A shareholder may present questions on the matters on the agenda of the meeting pursuant to Chapter 5, Section 25 of the Limited Liability Companies Act until Wednesday 30 March 2022 at 4 p.m. in connection with the electronic registration and advance voting or by email to info@relais.fi. Such questions by shareholders, responses thereto by the company’s management as well as any counterproposals other than those put up to a vote are available on the company’s website https://www.relais.fi/en/investors/corporate-governance/annual-general-meetings/annual-general-meeting-2022/ no later than Monday 4 April 2022. As a prerequisite for presenting questions or counterproposals, a shareholder must present the company with sufficient evidence of their shareholding.

The information concerning the Annual General Meeting required under the Limited Liability Companies Act and the Securities Market Act is available at the address https://www.relais.fi/en/investors/corporate-governance/annual-general-meetings/annual-general-meeting-2022/.

On the date of this notice of the General Meeting, 22 March 2022, the total number of shares in Relais Group Plc, and votes represented by such shares, is 17,941,433.

Changes in shareholding after the record date of the General Meeting, 1 April 2022, will not affect the right to participate in the General Meeting or the number of voting rights held by a shareholder in the meeting.

Additional information on the arrangements concerning the Annual General Meeting is available at https://www.relais.fi/en/investors/corporate-governance/annual-general-meetings/annual-general-meeting-2022/.

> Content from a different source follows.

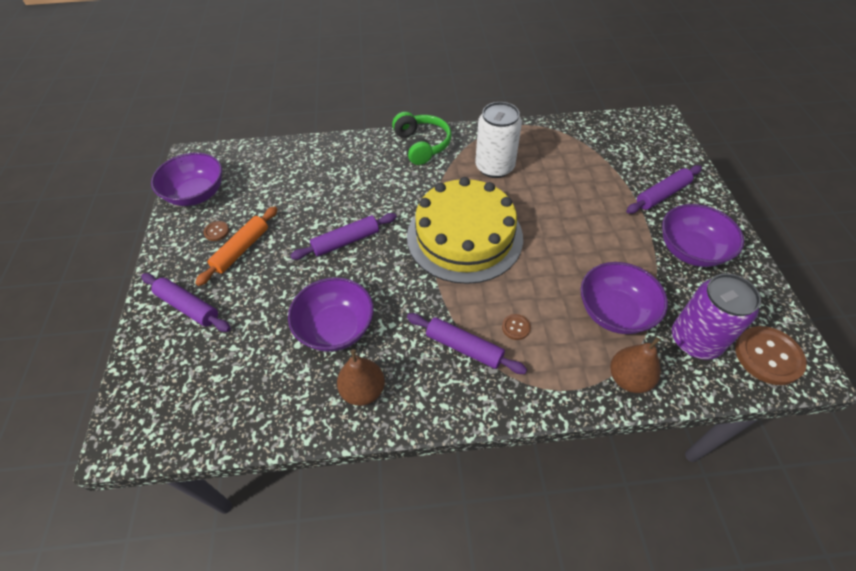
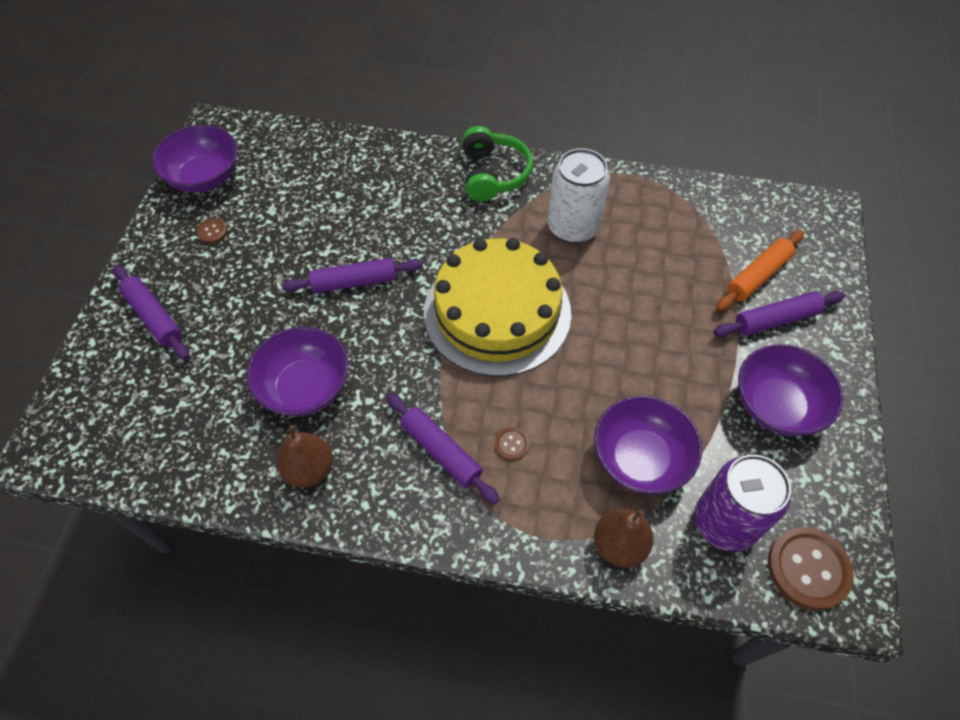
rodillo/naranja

In Helsinki on 22 March 2022

RELAIS GROUP PLC

BOARD OF DIRECTORS

Further information:
CEO Arni Ekholm
Email: arni.ekholm@relais.fi
+358 40 760 3323

Certified advisor:
Evli Bank Plc
+358 40 579 6210

Distribution:
Nasdaq Helsinki Ltd
Financial Supervisory Authority
Main media
www.relais.fi

Relais Group

Relais Group is the leading consolidator and acquisition platform on the vehicle aftermarket in the Nordic and Baltic countries. We have a sector focus in vehicle life cycle enhancement and related services. We also serve as a growth platform for the companies we own.

We are a profitable company seeking strong growth. We carry out targeted acquisitions in line with our growth strategy and want to be an active player in the consolidation of the aftermarket in our area of operation. Our acquisitions are targeted at companies having a good strategic fit with our group companies.

Our net sales in 2021 was EUR 237.9 (2020: 128.9) million. During 2021, we completed a total of six acquisitions. Following the acquisitions, we employ approximately 950 professionals in six different countries. Our share is listed on Nasdaq Helsinki Ltd's Nasdaq First North Growth Market Finland with the stock symbol RELAIS.